Correlated Birth Defects

This birth defect has been noted in newborns that have been diagnosed with other correlated birth defects.

  • Down Syndrome (Trisomy 13, 18, 21)
  • Fetal Alcohol Syndrome
  • DiGeorge Syndrome (immunodeficiency disease)
  • Velocardiofacial Syndrome (abnormality of the pharyngeal arch)

Other cardiac birth defects have also been noted, in conjunction with Atrial Septal Defect.

Categories and Types

  • Type I –  also known as Ostium Primum Septal Defect, which shows a deformity in the endocardial cushion section (ventricular and atrioventricular canal). This type is correlated with a cleft in one leaflet of the mitrial valve. 
  • Type II – also known as Secundum Atrial Septal Defect, which shows a deformity in the fossa ovalis (mideal section of the atrial septum). This is the most common type.
  • Sinus Venous is a defect in the inferior superior vena cava, where the right pulmonary veins enter the heart. This causes an abnormality in the way the blood drains from pulmonary veins, instead of draining into the left atrium, which is normal, the blood drains into the right atrium.
  • Coronary Sinus is a defect in the coronary sinus, which is the rarest form of Atrial Septal Defect.

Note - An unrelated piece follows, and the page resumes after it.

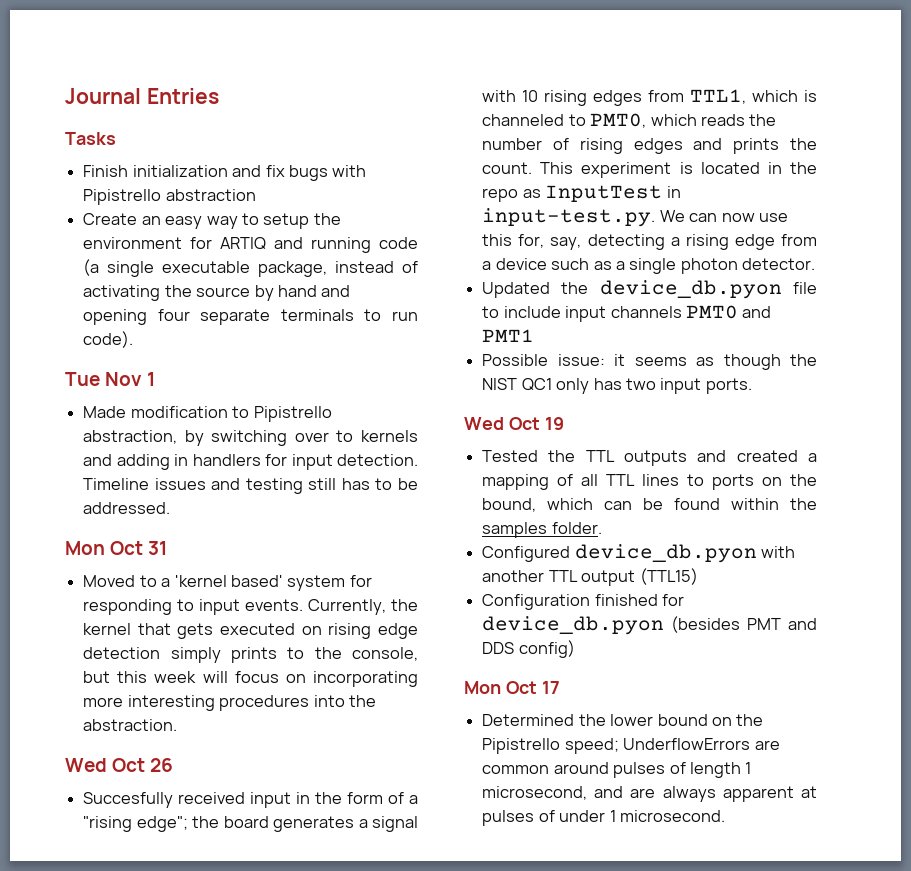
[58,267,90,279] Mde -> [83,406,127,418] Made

Ventricular Septal Defect involves a hole or defect in lower portion of the septum.


During the fetal development the heart, which begins in the embryonic period (begins at week 5 and ends at week 10) . The development of the heart starts out as a hollow tube, then extends out forming the walls or septa, which separates the right and left sides of the heart. The defect occurs, when the barrier does not close completely.

Genetic factors have also been linked to this congenital defect, but most cases have been noted, as having no genuine cause for their maturation.

Genetic Testing

Mutations in the NKX2-5 gene has been linked to Atrial Septal Defect7, it can be diagnosed with genetic testing.

Diagnostic Testing

While many children with this defect do not exhibit any symptoms, others may be plagued with innumerable symptoms. When the parent begins to notice their child having difficulty breathing, during activities. A cardiologist will order several diagnostic tests that are beneficial.

  • Electrocardiogram
  • Echocardiogram
  • Cardiac Catheterization
  • Chest X-ray

If the child does not present with any symptoms, it may take may years, before the symptoms will begin to appear. In this case a diagnosis will not be explored, until the symptoms begin to present themselves.

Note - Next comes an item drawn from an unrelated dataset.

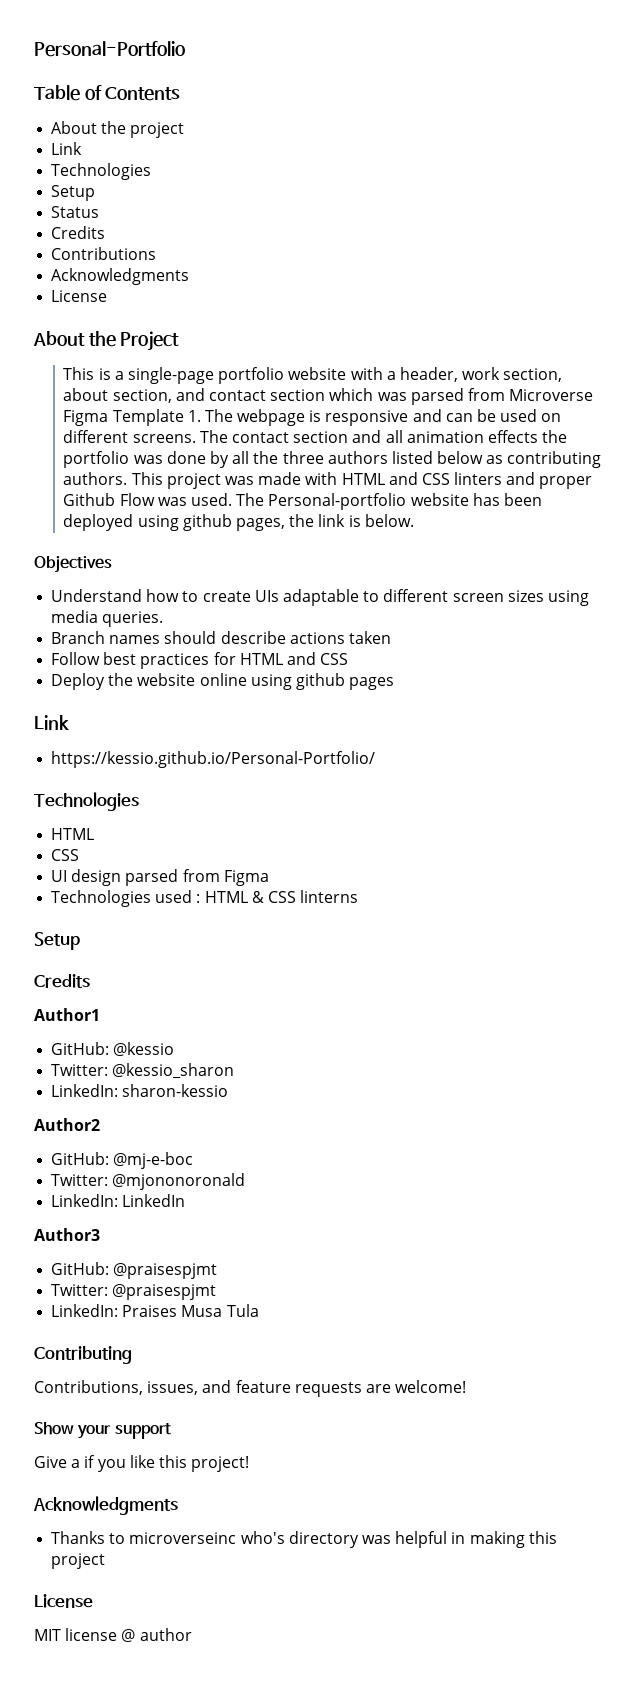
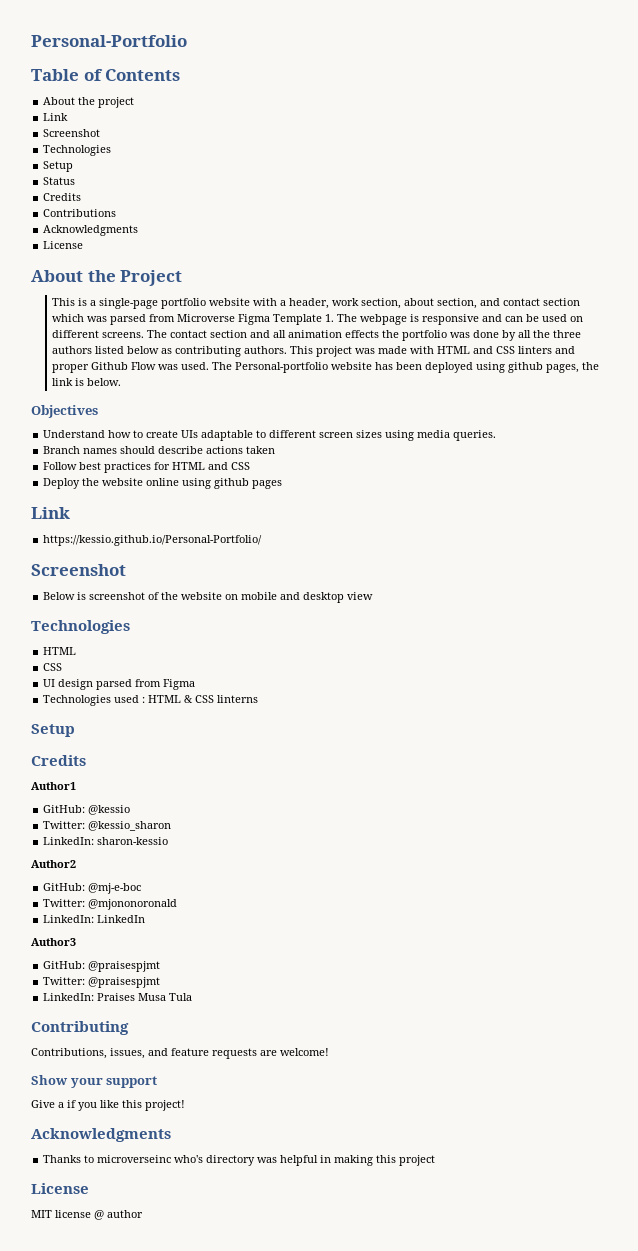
(83, 148) none -> [43,129,101,137] // Screenshot
(376, 759) none -> [31,564,126,576] [43,592,374,603] // Screenshot // Below is screenshot of the website on mobile and desktop view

Life threatening dangers may be inevitable, since the risk for heart rhythm disturbances are extremely high, but with the pacemaker implantation the individual will have a good prognosis. Heart failure may occur, if medical treatment is not provided.


  • Fatigues during activities
  • Tachypnea (rapid breathing)
  • Dyspnea (shortness of breath)
  • Growth development may be altered
  • Frequent respiratory infections (strep, influenza, colds, whooping cough)
  • Arrhythmia (abnormal heart beat)
  • Murmurs
  • Stroke
  • Hypertension (high blood pressure)

These symptoms are caused by the defect, which allows oxygen rich and oxygen poor blood to mix. This in turn causes only a portion of the oxygen rich blood to be pumped back into the lungs, instead of out of the body. The right portion of the heart will have to work much harder to suffice the lungs, with enough oxygen rich blood.


Many cardiologist may wait to see if the defect repairs itself, by closing on its own. In the cases that this does not occur, before the beginning of the child’s school years, the decision to perform surgery may be in question. This will artificially close the defect, but this will be based on how large the defect.

  • Medication management may include diuretics (Lasix), which will aid the kidneys in riding the body of excess fluids.
  • Cardiac implant closure device is possible through the cardiac catheterization procedure.